NYC’s Deal-Filled ‘Renter’s Market’ Could Be At End
“Renters may find that today’s deals won’t be around tomorrow,” a new UrbanDigs report states.
The high supply and low prices prospective New York City tenants saw in this so-called “renter’s market” didn’t show up in for the first weeks of January, a recent UrbanDigs report found.
Rental listings dropped for the first time since the city’s reopening amid the coronavirus pandemic, according to the report. Current rental prices appear to have plateaued, with prices for larger units increasing, the report states.
“As the futures curve improves, renters may find that today’s deals won’t be around tomorrow,” the report states.
Any New York City renter lucky enough to still have the means to pay for a new place knows apartment shopping has been much different over the past few months.

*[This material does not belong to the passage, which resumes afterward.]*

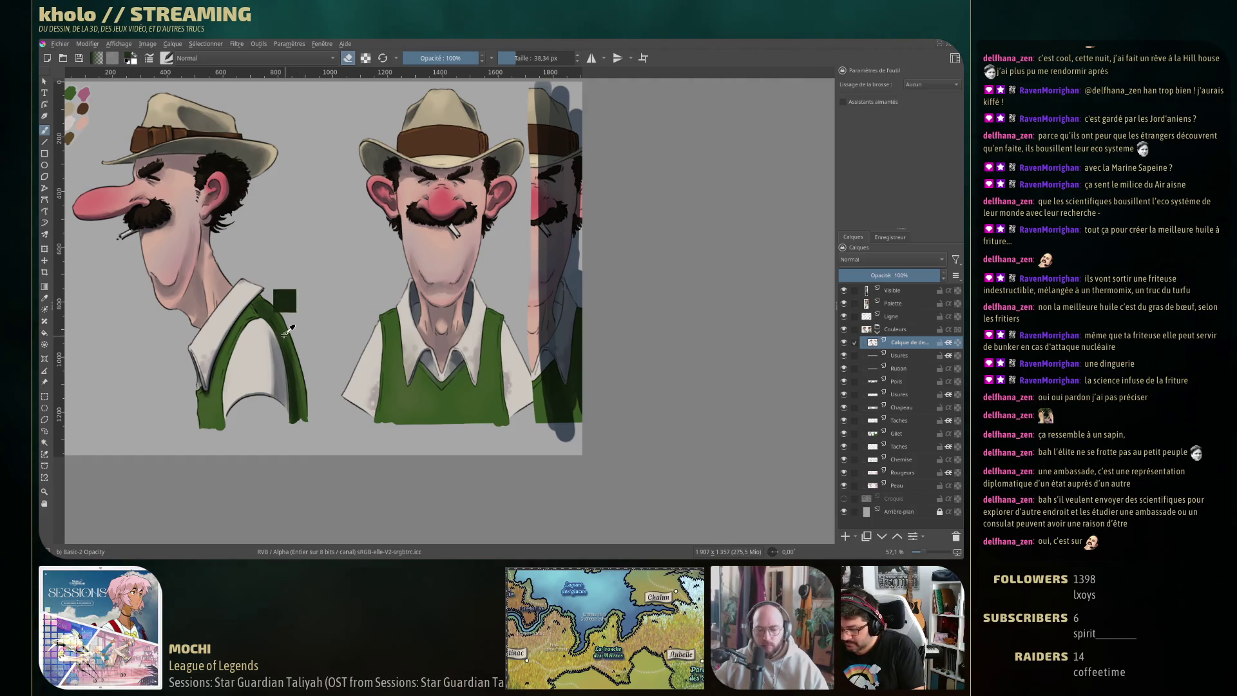
key(e)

The city’s rental inventory hit a 10-year in July — meaning more apartments were on the market. The offerings also largely dipped in price citywide.

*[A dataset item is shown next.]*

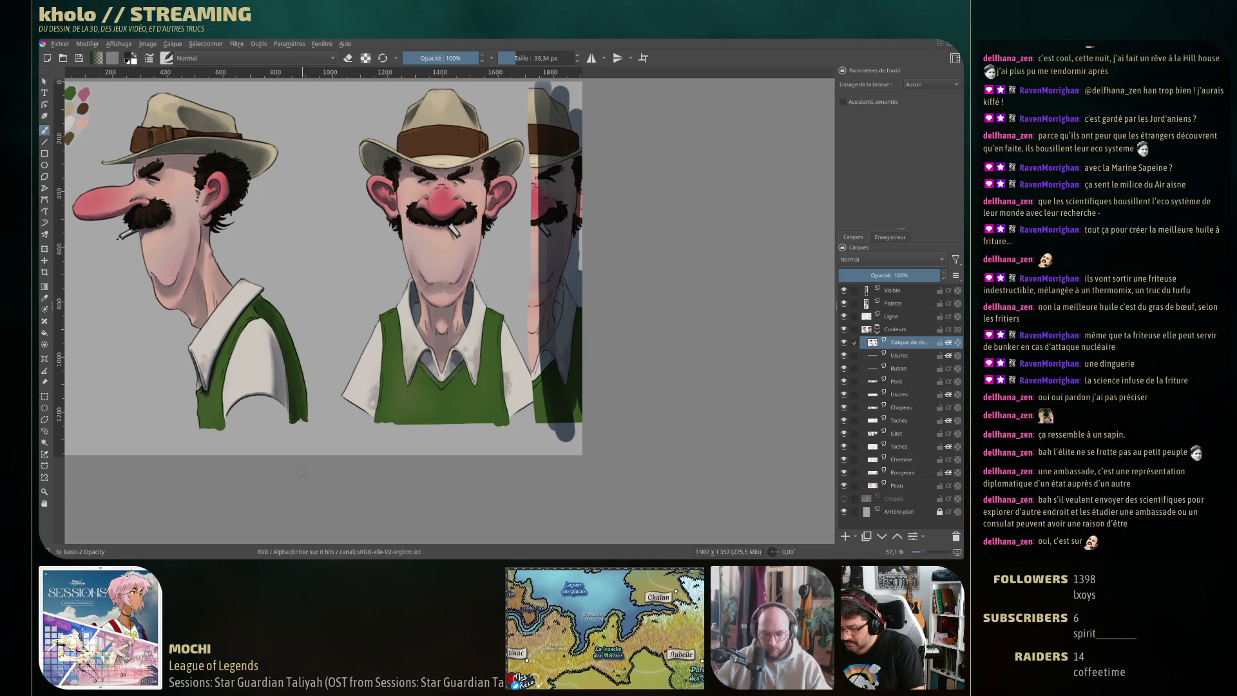
Undo a stray green stroke, shrink the brush to 19.26 px, and pan to the lower canvas
drag(242, 357, 309, 357)
key(ctrl+z)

The UrbanDigs report found more contracts were signed so far this January compared to the same time last year. But it also found fewer new units were added to the market and more listings were removed.
“Taken in combination, the overall reduction in new and old inventory lowers competitive pressure on sellers, which could lead to increased pricing power and lower discounts if the current demand pace keeps up,” the report states. “While there’s still a ways to go before the typically-busy spring season, the data suggests that the market may have found its footing at long last.”